* **Exercise text**

Moreover, since an RDF description is specified in OSLC-CM for individual bug reports description, all bugtrackers offering public OSLC-CM interfaces will become defacto contributors to the Semantic Web and potential Linked Data participants. This will open all these (public) bugtrackers for new QA work and research studies in a much easier way, due to the common semantics adopted for bug description (currently drafted for OSLC-CM V2).

Fetchbugs4.me: tracking bugs across information systems

The R&D efforts conducted in the frame of HELIOS on bug traceability, together with the progressive roll-out of RDF / OSLC-CM compatible bugtrackers allow the creation of models and services that will allow to glue together various bug trackers by information pipelines, realizing the vision of porous federated containers expressed by Mark Shuttleworth¹⁴ [9].

The work in Helios focus mostly on two parts:

improving bts-link like tools, so that the notification of linked bugs status changes can be used by more teams: not only only limited to Debian's debbugs on one side and some other few bugtrackers on the other side;
creating a Web application and service, called Fetchbugs4.me, which can act as a proxy, aggregating all bugs facts from various sources, in a similar way as the RSS aggregators, and then providing this information both on site or desktop remotely. Starting from the model proposed by the doc4 project, a more advanced tool will be created, which will support use of data standardized in RDF formats such as EvoOnt's BOM, OSLC-V2and other ontologies.

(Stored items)
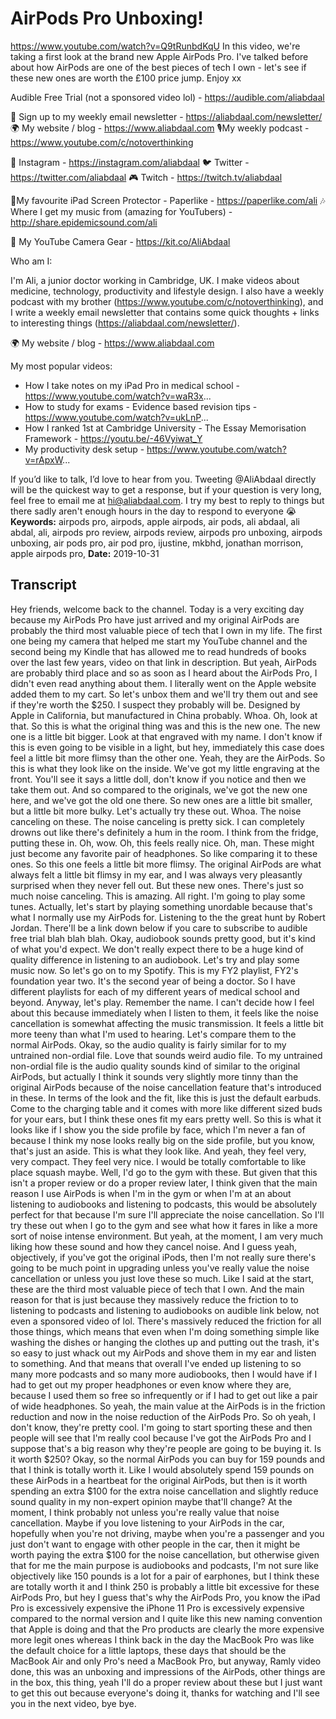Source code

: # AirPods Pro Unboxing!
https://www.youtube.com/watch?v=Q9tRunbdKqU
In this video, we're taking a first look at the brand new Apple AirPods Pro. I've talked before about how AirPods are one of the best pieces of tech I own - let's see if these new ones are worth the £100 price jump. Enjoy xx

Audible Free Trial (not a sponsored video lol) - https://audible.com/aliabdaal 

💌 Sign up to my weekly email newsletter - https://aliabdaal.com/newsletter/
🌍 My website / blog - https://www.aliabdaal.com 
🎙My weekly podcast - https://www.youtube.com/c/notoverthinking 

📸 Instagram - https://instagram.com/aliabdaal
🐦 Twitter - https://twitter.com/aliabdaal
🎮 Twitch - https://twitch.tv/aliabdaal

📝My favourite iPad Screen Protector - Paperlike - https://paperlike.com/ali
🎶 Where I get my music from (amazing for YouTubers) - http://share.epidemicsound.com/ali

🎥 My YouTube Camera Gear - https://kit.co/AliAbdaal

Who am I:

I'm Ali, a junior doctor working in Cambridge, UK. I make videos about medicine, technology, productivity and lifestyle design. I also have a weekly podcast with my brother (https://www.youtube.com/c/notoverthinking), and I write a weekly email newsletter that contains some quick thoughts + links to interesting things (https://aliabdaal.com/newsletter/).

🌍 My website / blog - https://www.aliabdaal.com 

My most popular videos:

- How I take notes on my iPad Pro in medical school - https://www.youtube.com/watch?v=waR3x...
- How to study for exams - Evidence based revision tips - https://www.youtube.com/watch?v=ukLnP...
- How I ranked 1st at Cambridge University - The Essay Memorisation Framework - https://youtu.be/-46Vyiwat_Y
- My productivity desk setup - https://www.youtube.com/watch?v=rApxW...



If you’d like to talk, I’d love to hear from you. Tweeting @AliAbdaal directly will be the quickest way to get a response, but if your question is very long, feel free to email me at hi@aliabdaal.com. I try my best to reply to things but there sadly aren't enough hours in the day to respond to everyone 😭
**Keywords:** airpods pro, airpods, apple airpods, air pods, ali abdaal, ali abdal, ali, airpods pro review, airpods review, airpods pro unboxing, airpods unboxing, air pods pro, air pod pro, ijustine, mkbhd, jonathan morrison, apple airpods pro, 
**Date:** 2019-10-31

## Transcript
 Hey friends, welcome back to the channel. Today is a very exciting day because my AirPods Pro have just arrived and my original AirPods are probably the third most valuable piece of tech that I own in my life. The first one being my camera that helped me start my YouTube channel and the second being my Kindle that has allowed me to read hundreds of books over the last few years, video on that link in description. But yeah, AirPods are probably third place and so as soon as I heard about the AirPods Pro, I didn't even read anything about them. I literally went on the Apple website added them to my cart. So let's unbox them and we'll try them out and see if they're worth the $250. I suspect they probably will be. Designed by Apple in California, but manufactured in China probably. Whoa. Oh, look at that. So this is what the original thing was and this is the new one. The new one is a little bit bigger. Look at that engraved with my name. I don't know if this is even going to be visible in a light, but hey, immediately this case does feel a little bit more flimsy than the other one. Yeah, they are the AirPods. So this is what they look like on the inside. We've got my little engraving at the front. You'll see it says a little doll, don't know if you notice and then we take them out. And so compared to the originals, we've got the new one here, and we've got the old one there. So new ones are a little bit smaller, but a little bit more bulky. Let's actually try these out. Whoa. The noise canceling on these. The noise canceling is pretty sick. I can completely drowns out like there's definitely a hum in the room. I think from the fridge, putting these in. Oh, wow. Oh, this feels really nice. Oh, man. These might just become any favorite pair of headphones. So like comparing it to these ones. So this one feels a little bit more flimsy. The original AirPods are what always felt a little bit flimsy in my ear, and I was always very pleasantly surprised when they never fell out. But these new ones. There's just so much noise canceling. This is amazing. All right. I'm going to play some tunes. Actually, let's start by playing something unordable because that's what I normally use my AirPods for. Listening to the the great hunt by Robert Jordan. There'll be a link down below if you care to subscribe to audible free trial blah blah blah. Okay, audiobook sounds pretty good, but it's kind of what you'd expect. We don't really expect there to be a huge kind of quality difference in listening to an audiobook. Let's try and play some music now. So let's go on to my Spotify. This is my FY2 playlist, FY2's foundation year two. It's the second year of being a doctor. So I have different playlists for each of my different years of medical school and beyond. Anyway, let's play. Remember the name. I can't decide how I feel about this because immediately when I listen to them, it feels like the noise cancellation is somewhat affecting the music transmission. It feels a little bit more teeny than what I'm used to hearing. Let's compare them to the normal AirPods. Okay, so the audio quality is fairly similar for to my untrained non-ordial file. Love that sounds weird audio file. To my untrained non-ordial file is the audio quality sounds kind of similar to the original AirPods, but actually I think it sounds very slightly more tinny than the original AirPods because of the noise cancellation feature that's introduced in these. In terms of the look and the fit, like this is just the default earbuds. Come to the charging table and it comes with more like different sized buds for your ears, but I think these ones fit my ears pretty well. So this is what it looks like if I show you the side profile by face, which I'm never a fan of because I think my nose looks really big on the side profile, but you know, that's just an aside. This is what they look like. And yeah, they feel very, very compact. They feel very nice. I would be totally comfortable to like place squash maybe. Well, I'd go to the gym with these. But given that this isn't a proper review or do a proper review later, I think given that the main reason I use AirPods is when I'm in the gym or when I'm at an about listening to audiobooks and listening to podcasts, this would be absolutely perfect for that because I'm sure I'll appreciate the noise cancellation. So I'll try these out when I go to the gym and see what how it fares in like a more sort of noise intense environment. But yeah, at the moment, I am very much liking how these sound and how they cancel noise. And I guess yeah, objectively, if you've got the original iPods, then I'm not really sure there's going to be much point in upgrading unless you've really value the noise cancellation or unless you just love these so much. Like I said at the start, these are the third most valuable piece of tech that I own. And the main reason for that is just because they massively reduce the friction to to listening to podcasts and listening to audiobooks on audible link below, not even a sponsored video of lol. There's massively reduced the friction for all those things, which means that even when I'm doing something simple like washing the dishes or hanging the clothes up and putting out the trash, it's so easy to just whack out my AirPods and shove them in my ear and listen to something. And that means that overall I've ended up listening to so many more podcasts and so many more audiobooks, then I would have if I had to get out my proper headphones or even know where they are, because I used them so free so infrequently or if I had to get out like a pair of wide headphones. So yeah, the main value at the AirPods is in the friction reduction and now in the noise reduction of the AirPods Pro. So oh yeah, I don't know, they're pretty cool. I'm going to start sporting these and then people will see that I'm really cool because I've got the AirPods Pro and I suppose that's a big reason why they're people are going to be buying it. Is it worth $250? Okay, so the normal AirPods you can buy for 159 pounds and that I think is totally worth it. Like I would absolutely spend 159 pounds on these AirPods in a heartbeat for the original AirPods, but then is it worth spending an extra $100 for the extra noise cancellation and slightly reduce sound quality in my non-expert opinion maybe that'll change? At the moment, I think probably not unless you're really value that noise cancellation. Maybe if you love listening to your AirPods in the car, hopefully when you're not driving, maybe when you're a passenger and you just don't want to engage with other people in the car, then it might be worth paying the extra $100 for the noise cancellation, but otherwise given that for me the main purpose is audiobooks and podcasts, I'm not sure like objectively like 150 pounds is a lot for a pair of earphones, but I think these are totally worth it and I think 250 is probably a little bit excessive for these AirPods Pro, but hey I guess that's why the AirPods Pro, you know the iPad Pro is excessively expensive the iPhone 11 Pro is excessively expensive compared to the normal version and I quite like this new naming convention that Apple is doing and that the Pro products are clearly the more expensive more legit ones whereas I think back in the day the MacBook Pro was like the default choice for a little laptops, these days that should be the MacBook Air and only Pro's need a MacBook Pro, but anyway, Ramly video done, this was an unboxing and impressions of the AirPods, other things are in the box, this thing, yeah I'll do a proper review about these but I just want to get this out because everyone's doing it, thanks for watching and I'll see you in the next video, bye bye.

* **Instructions**
- 1) Decide whether each statement agrees with the bug-tracking text: (a) Fetchbugs4.me can act as a proxy. (b) The common semantics for bug description are final in OSLC-CM V2. (c) The Helios work focuses mostly on three parts. Answer yes or no for each, quoting the words of the text that decide it.
- 2) Reproduce the part of the bug-tracking text starting with "Fetchbugs4.me: tracking bugs" and going on through "Mark Shuttleworth¹⁴ [9].".

* **Answers by task**
- 1)
(a) Yes: "which can act as a proxy"
(b) No: "currently drafted for OSLC-CM V2"
(c) No: "The work in Helios focus mostly on two parts"

- 2)
Fetchbugs4.me: tracking bugs across information systems

The R&D efforts conducted in the frame of HELIOS on bug traceability, together with the progressive roll-out of RDF / OSLC-CM compatible bugtrackers allow the creation of models and services that will allow to glue together various bug trackers by information pipelines, realizing the vision of porous federated containers expressed by Mark Shuttleworth¹⁴ [9].